> Task objective
Set down the entries again word for word, without any of the images.
(Data shown Opens)
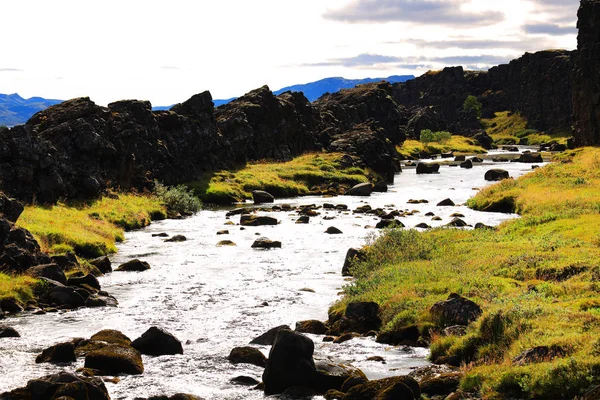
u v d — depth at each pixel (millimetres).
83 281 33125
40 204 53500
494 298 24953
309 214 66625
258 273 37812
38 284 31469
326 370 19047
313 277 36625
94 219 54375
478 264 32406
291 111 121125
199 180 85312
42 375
(Data shown Closes)
> Written answer
u v d — depth at each pixel (millimetres).
83 281 33125
40 204 53500
494 298 24953
309 214 66625
258 273 37812
38 284 31469
326 370 19047
313 277 36625
94 219 54375
478 264 32406
291 111 121125
199 180 85312
42 375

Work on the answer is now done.